Щукин во Страстоперцевым переглянулись, пожали плечами, после чего Генка осведомился:

— К какой Зинаиде, дорогая?

— Ах, дорогая!? — пылко бросил Щукин.

— Из сорок седьмой квартиры, — потупилась Валентина. Щукин со Страстоперцевым дружно хмыкнули. Зинаиде из сорок седьмой, старой деве, обладающей отвратительнейшим характером, было то ли под семьдесят, то ли под восемьдесят, и она держала в своей однокомнатной квартире добрый десяток кошек. Впрочем, Щукин тут же сделал суровое лицо и процедил:

— Это моё личное дело, где я пригрею свои старые кости. Я смотрю, вы здесь не теряли времени даром. К барьеру, Геннадий, к барьеру. Чем будем стреляться?.. Есть кислое молоко.

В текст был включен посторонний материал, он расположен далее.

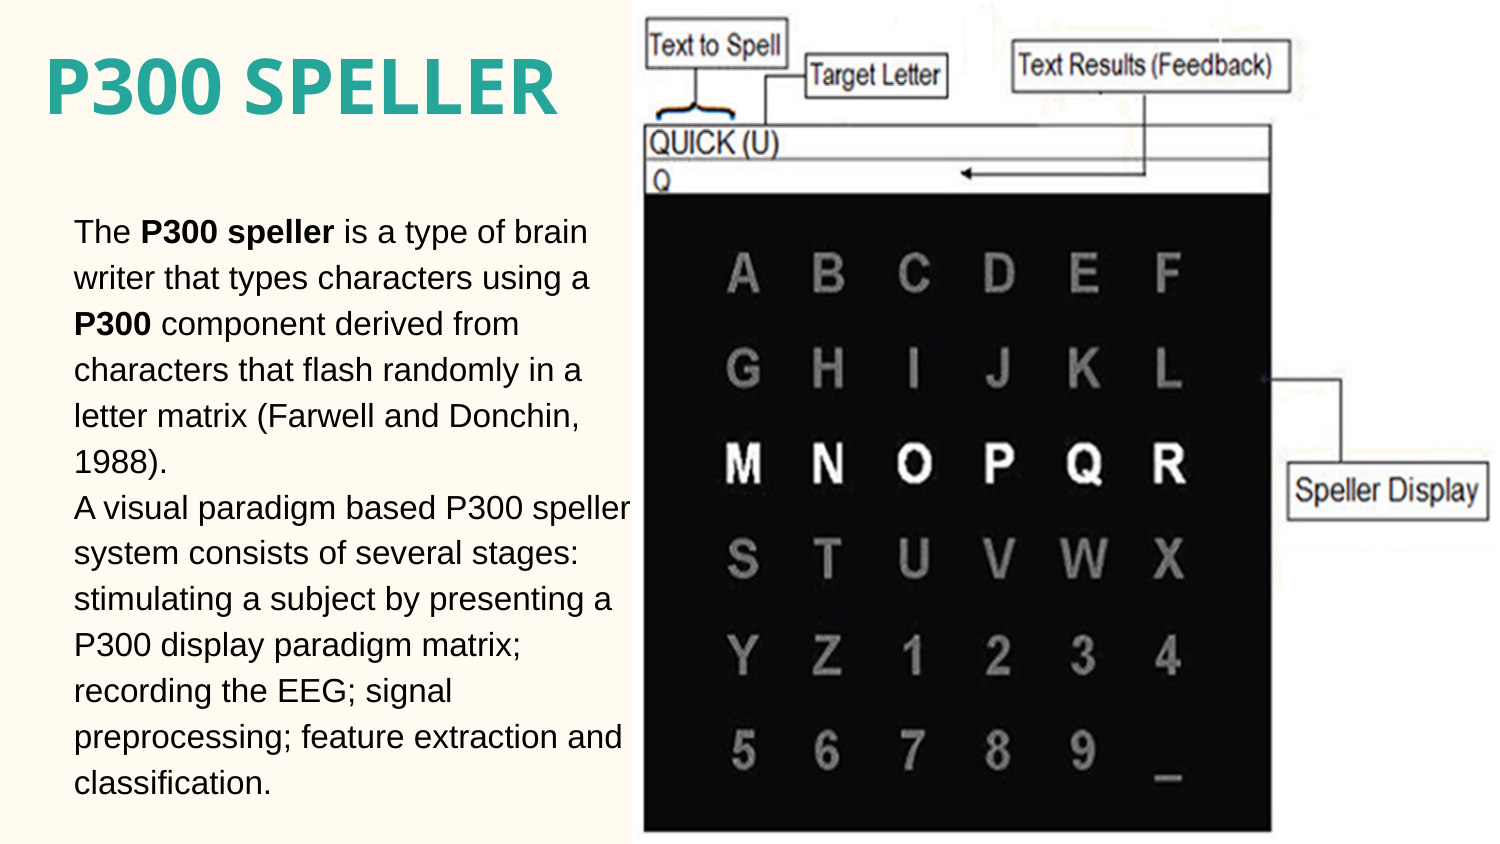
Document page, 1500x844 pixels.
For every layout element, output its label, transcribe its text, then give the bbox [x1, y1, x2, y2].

— Из кислого молока пули не те, — засомневался Страстоперцев.

— К тому же я должен действовать наверняка. Что, если я погибну?

Тебе-то хорошо со своей Зинаидой.

— Не трожь мою Зинаиду, — сказал Щукин.

— Ну так не будем стреляться, — предложил Страстоперцев. — Ты тихо уходишь в сорок седьмую, а я остаюсь в шестьдесят четвертой.

— Держите меня крепче, — сказал Щукин, оставаясь на месте. — Валентина, тебе этот человек очень дорог?

— Я люблю людей, — демократично ответила Валентина.

— Значит, не очень, — сделал вывод Щукин. — А жаль. Он, между прочим, на драндулете.